Mark Carney
© Chris Wattie/ReutersBank of Canada Governor Mark Carney
Canada needs to look beyond its southern neighbour for markets because the United States economy is unlikely to ever fully recover, Bank of Canada governor Mark Carney said Sunday.

In an interview with CTV's Question Period, Carney said that it is vital for Canada to look for new trading partners in the Asia-Pacific region and elsewhere to prevent the economy from being dragged down by the U.S.

"It's going to take a number of years before they get back to the U.S. that we used to know - in fact, they are not, in our opinion, ultimately going to get back to the U.S. that we used to know," he said.

Carney pointed to China as a market with great potential and as a place where Canada is currently under-represented, but cautioned it would take time to enhance trade between the two countries.

"It's going to take multiple visits, multiple initiatives. Not, obviously, from the public sector alone, but clearly a focus from the private sector," Carney said. "That is absolutely essential for developing our future and it's a key element of our medium-term growth."

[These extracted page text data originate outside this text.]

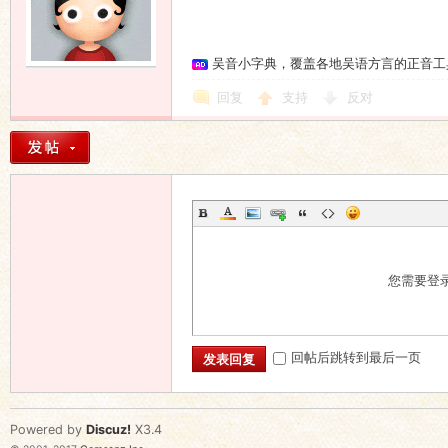
吴音小字典，覆盖各地吴语方言的正音工
回复
支持
反对
您需要登
回帖后跳转到最后一页
发表回复
Powered by
Discuz!
X3.4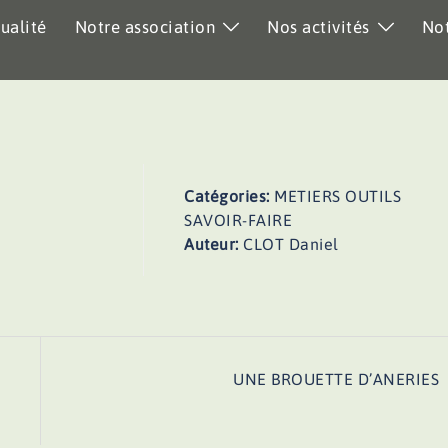
ualité
Notre association
Nos activités
Not
Catégories:
METIERS OUTILS
SAVOIR-FAIRE
Auteur:
CLOT Daniel
UNE BROUETTE D’ANERIES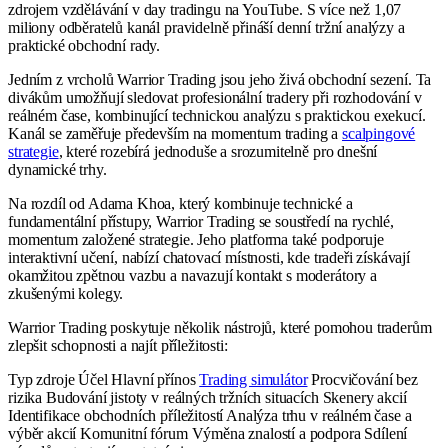
zdrojem vzdělávání v day tradingu na YouTube. S více než 1,07
miliony odběratelů kanál pravidelně přináší denní tržní analýzy a
praktické obchodní rady.
Jedním z vrcholů Warrior Trading jsou jeho živá obchodní sezení. Ta
divákům umožňují sledovat profesionální tradery při rozhodování v
reálném čase, kombinující technickou analýzu s praktickou exekucí.
Kanál se zaměřuje především na momentum trading a
scalpingové
strategie
, které rozebírá jednoduše a srozumitelně pro dnešní
dynamické trhy.
Na rozdíl od Adama Khoa, který kombinuje technické a
fundamentální přístupy, Warrior Trading se soustředí na rychlé,
momentum založené strategie. Jeho platforma také podporuje
interaktivní učení, nabízí chatovací místnosti, kde tradeři získávají
okamžitou zpětnou vazbu a navazují kontakt s moderátory a
zkušenými kolegy.
Warrior Trading poskytuje několik nástrojů, které pomohou traderům
zlepšit schopnosti a najít příležitosti:
Typ zdroje Účel Hlavní přínos
Trading simulátor
Procvičování bez
rizika Budování jistoty v reálných tržních situacích Skenery akcií
Identifikace obchodních příležitostí Analýza trhu v reálném čase a
výběr akcií Komunitní fórum Výměna znalostí a podpora Sdílení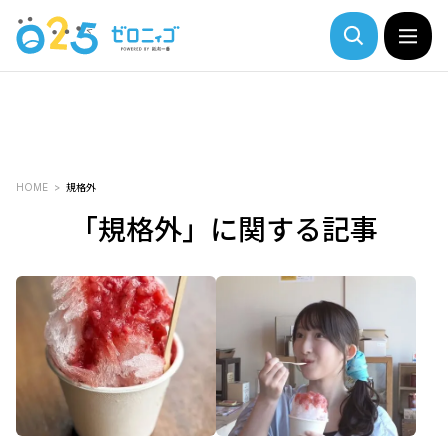
HOME
規格外
「規格外」に関する記事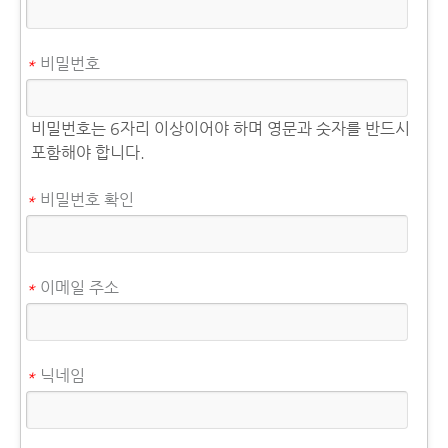
*
비밀번호
비밀번호는 6자리 이상이어야 하며 영문과 숫자를 반드시
포함해야 합니다.
*
비밀번호 확인
*
이메일 주소
*
닉네임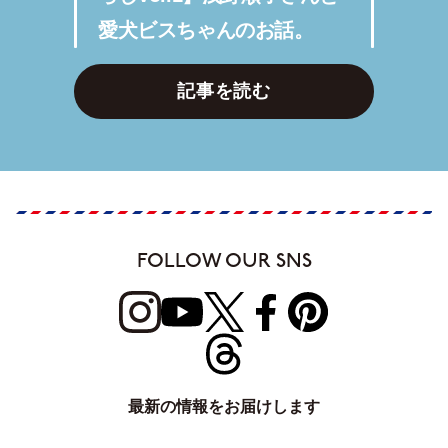
愛犬ビスちゃんのお話。
記事を読む
FOLLOW OUR SNS
最新の情報をお届けします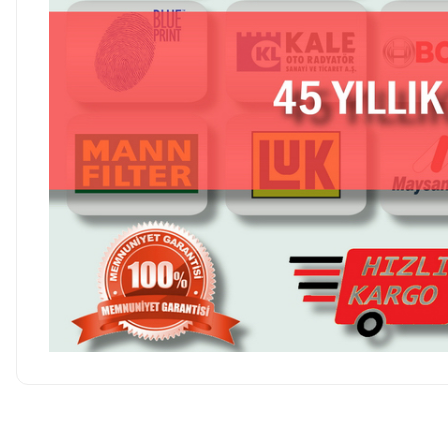
Hesaplı fiyatlar ve orijinal ürünler. Tavsiye ederim. Sadece
kargolamada hassas parçaların hasarsız gelmesi için bir tık daha
Ürün hakkında henü
fazla tedbir alınırsa olsa süper olur.
O... E... | 05/08/2026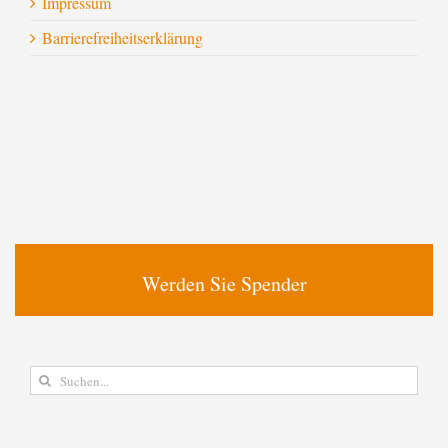
Impressum
Barrierefreiheitserklärung
Werden Sie Spender
Suche
nach: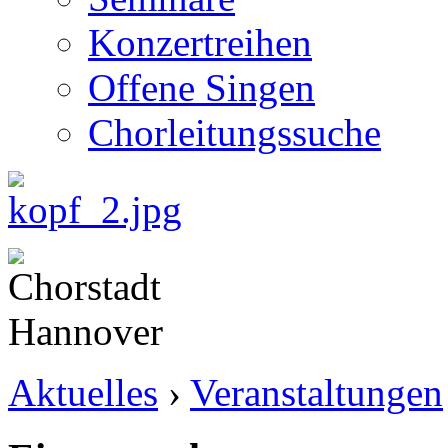
Konzertreihen
Offene Singen
Chorleitungssuche
Aktuelles
›
Veranstaltungen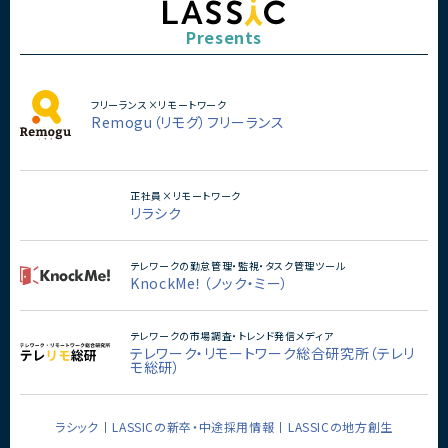
Presents
フリーランス×リモートワーク
Remogu（リモグ）フリーランス
正社員×リモートワーク
リラシク
テレワークの勤怠管理・監視・タスク管理ツール
KnockMe！（ノック・ミー）
テレワークの市場調査・トレンド発信メディア
テレワーク・リモートワーク総合研究所（テレリ
モ総研）
ラシック
LASSICの新卒・中途採用情報
LASSICの地方創生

He said that the eurozone crisis, if it stays contained on that continent, won't have a catastrophic effect on the Canadian economy.

Carney said discussions are ongoing about restructuring Greek debt and efforts by the European Central Bank to ensure that banks in the continent have access to capital.

"That goes a way to containing the crisis - it's not the last word but it's an important measure that's been taken. There are other contingency measures that have been taken, that are being put in place that are helpful in this situation," Carney said.

Along with citing slumping trade with the U.S. and a debt crisis in Europe, Carney repeated his warning that Canadians are carrying too much debt, and have been for some time.

"Some measures have been taken and they've been effective, they've helped reduce some of the risks around household debt," he said. "But . . . household debt is at a new record high. We expect to see the debt-to-income ratio to continue to climb over the course of the next couple of years."

For every dollar they earn, Canadians now owe $1.54.

The governor also warned that housing prices in some Canadian markets may be overvalued, posing some risk to homeowners.

Despite some worries about Canada's economic prospects, Carney said the bank still expects "modest" growth of 2.0 per cent next year, spurred on by consumer spending and unexpectedly high activity in the real estate market.

"Remember the ultimate speed limit in the Canadian economy is a little over two per cent, so we're not that far off it," he said. "We still have some slack in the economy, there's still more Canadians unemployed than should be or than (we) would like."

One benefit of the crisis in Europe, Carney said, is that countries are looking to long-term Canadian government bonds and Canadian banks for stability.